EducationWorld February 2020 | Postscript

Ten years of uninterrupted British Raj in the blue-chip The Doon School, Dehradun (TDS), routinely voted India’s premier all-boys legacy boarding school in the annual EW India School Rankings, has ended. Citing “personal reasons”, Matthew Raggett, the British headmaster of TDS for the past five years, has resigned and exited India. Prior to Raggett’s appointment, Doon School’s well-furbished Headmasters Lodge was occupied by the school’s Irish-British incumbent Peter McLaughlin for ten years.
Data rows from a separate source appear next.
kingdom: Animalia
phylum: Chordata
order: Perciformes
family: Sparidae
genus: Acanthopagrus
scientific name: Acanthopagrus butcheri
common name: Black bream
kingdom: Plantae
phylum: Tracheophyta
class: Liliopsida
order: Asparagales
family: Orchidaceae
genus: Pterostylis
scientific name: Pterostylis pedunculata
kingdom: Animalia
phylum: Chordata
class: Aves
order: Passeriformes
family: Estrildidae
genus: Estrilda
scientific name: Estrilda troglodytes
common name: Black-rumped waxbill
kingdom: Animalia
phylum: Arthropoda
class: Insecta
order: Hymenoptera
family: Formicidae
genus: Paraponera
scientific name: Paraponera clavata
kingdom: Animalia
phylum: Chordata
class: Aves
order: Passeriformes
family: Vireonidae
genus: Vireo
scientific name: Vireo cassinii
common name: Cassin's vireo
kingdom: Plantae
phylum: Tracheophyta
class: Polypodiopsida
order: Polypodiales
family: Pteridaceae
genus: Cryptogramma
The return of the Raj to TDS when McLaughlin was appointed headmaster after the departure of the native born Canada and US-educated Kanti Bajpai in 2009, took observers by surprise because TDS was promoted by S.R. Das, a staunchly nationalist Kolkata barrister as a reaction to several Raj era boarding schools in India reluctant to admit native students. In 1935 Das crowdfunded and established TDS on a 70-acre campus in salubrious Dehradun and recruited Arthur Foot, a physics teacher at Britain’s famous Eton College, to replicate the best practices of Eton in the wholly residential, all-boys TDS. The school received a huge reputation boost when Rajiv and Sanjay Gandhi, grandsons of prime minster Jawaharlal Nehru, who famously described himself as the last Englishman in India, were admitted into TDS in the 1960s.

After Bajpai was appointed headmaster, the general expectation was that the school’s tradition of British headmasters had ended. But surprisingly the board of governors chose to appoint Mclaughlin and Raggett, who had headed several second string private boarding schools in the UK and Europe.

However the steady internationalisation of TDS born out of nationalist impulses, discomfited the school’s board of governors and when Raggett disaffiliated TDS — which had already introduced the IB (Geneva) diploma for higher secondary students during Mclaughlin’s tenure — from the Delhi-based CISCE and introduced the Cambridge International (UK) curriculum for classes VI-X, it proved to be the last straw. Raggett was asked to resign. Just as well because there was a trace of disdain in the insouciance with which these expat headmasters disregarded native initiatives in education, including the sui generis EducationWorld.